The PD-1/L1 inhibitor class of drugs has vastly improved care for many patients with cancer, but some meds in the class have posted trial failures lately. At the American Society of Clinical Oncology's recent annual meeting, two trial failures for class leaders were on display.

For Merck's Keytruda, the drug couldn't add enough benefits on top of chemotherapy when tested in patients with nonsquamous non-small cell lung cancer (NSCLC) who had developed resistance to EGFR inhibitors such as AstraZeneca’s Tagrisso

In the KEYNOTE-789 trial, a combination of Keytruda and chemotherapy only reduced the risk of death by 16% over chemo alone in patients with tyrosine kinase inhibitor (TKI)-resistant, EGFR-mutant, metastatic nonsquamous NSCLC. Patients who took Keytruda lived a median 15.9 months, versus 14.7 months for control. The advantage wasn’t statistically significant.

The Keytruda-chemo combo reduced the risk of progression or death by 20%, which again didn’t meet statistical significance. The median progression-free survival length between the two arms was similar.

About half of patients enrolled in the study had failed on Tagrisso, the most potent EGFR inhibitor today, a Merck spokesperson noted in a statement to Fierce Pharma. This suggests that poor prognosis factors may have contributed to the unfavorable result. 

Also in immunotherapy-pretreated NSCLC, Merck and partner Eisai are combining Keytruda with Lenvima in the phase 3 LEAP-008 trial. The study bears a primary completion date this August, according to ClinicalTrials.gov.

Separately, the use of Roche’s PD-L1 inhibitor Tecentriq on top of Exelixis’ TKI Cabometyx not only failed to offer any extra benefit in previously treated kidney cancer, but it instead added toxicity.

In the CONTACT-03 trial, patients with previously treated kidney cancer who got the Tecentriq-Cabometyx combo and those who received Cabometyx monotherapy had almost the same life expectancy. By the time of data cutoff, both arms had a 34% death rate. 

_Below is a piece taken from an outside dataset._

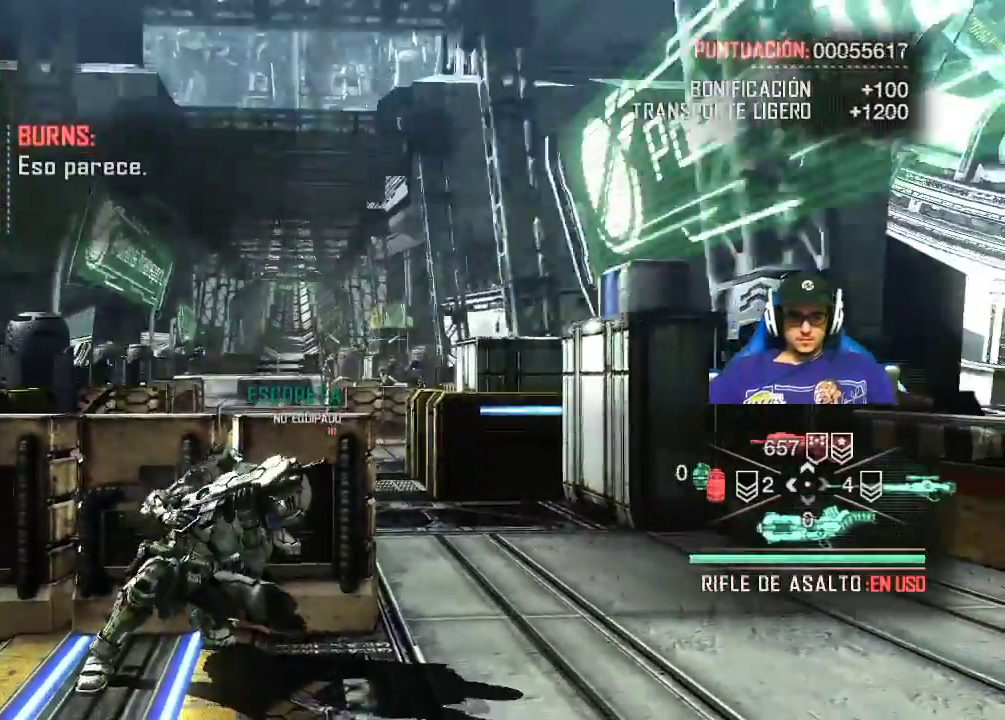
{"keys": ["a"], "mouse": [], "events": [[384, "a", "down"]]}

On top of the lack of additional efficacy, side effects led 16% of patients to discontinue treatment in the combo arm, versus 4% for the Cabometyx group. The rate of serious adverse events was also higher for the Tecentriq pairing.

Combinations with PD-1 agents have become the standard of care in newly diagnosed kidney cancer. These include Bristol Myers Squibb and Exelixis’ Opdivo-Cabometyx combo. All CONTACT-03 participants had progressed during or after prior PD-1 treatment.

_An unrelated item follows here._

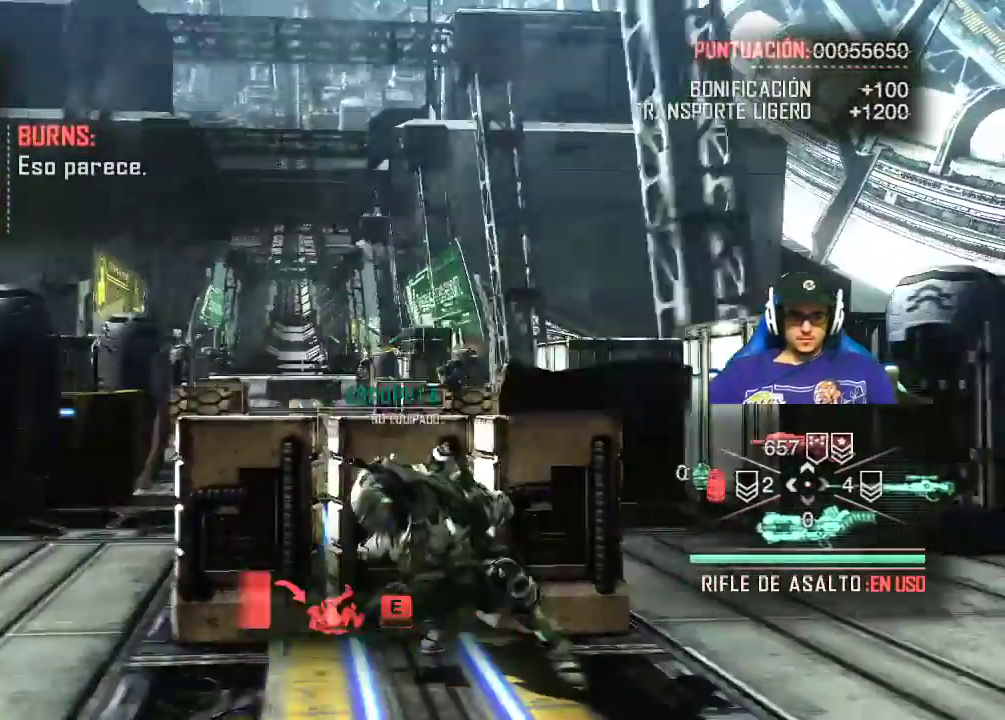
{"keys": [], "mouse": [], "events": [[34, "a", "up"]]}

The CONTACT-03 results “prompt caution” for the approach of continuing PD-1/L1 treatment after prior failure by adding directly on a standard control arm, the CONTACT-03 researchers wrote in an abstract.

But William Blair analyst Andy Hsieh, Ph.D., found a silver lining—though not for Tecentriq—from the failed CONTACT-03 trial. 

Cabometyx alone showed a median progression-free survival of 10.8 months and an overall response rate of 41%, which were better than data from previous trials.

“Given the Contact-03 study represents the first [phase 3] study that investigates Cabometyx’s clinical profile in an entirely [immune checkpoint inhibitor]-treated population, which in our view faithfully captures the real-world prescribing pattern, we believe the study will likely establish Cabometyx as the most reasonable choice for patients, following relapse on [immune checkpoint inhibitor] treatment,” Hsieh wrote in a Monday note.

Meanwhile, kidney cancer doesn’t look like Tecentriq’s area of specialty. The drug recently also failed in the IMmotion010 trial when used as an adjuvant therapy in patients with kidney cancer at high risk of developing metastasis after surgery.

In a statement to Fierce Pharma, a spokesperson at Roche’s Genentech said the company looks forward to the next phase 3 readout from the Exelixis-partnered CONTACT trial program. That will be CONTACT-02 in metastatic castration-resistant prostate cancer. Keytruda recently suffered a series of setbacks in prostate cancer.